== Input data
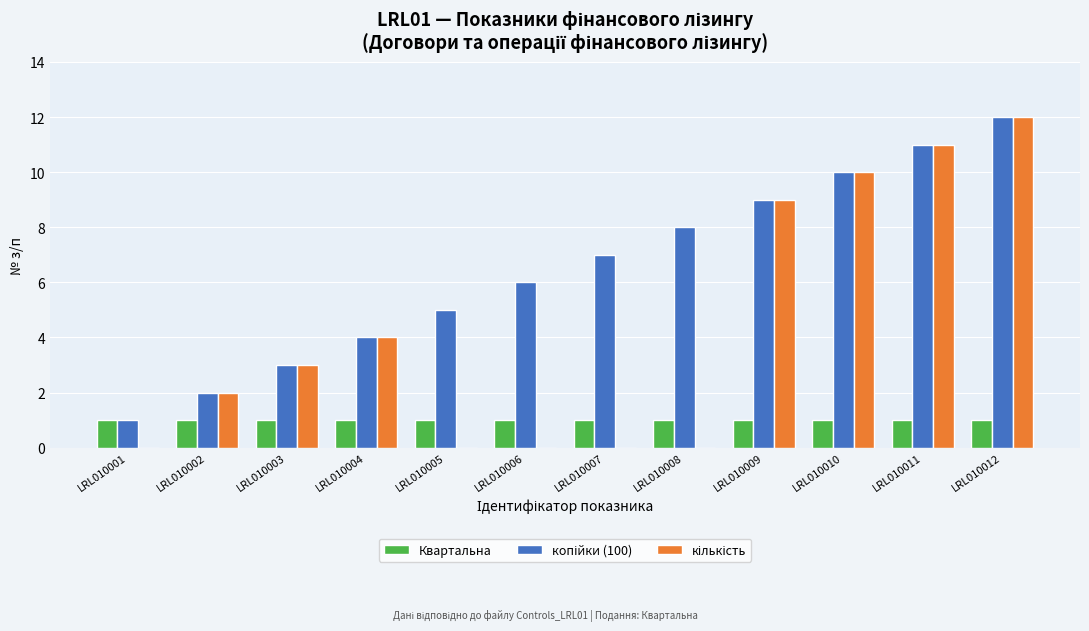

The value of Квартальна at LRL010001 is 2. True or false?

False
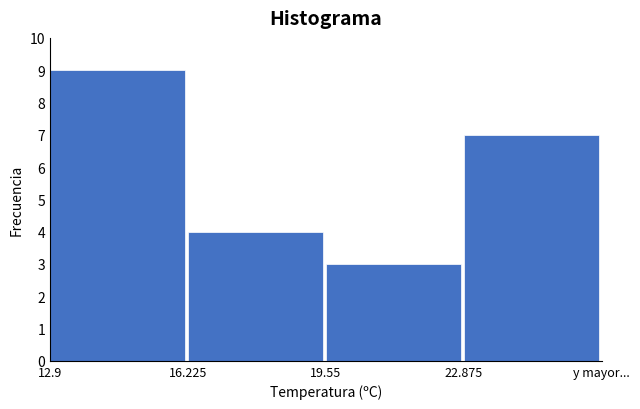

Reading left to right, extract all data points from this chart.

9	4	3	7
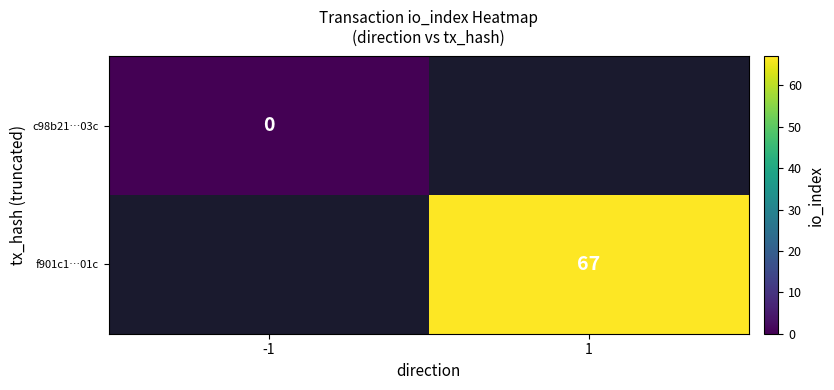

Which category has the highest value across all series?

1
====
* **To do**
Convert the listing above into a JSON array of strings, with one string per line and blank lines omitted. Exclude the picture lines from the output.

* **Answer**
[
  "The value of Квартальна at LRL010001 is 2. True or false?",
  "False",
  "Reading left to right, extract all data points from this chart.",
  "9\t4\t3\t7",
  "Which category has the highest value across all series?",
  "1"
]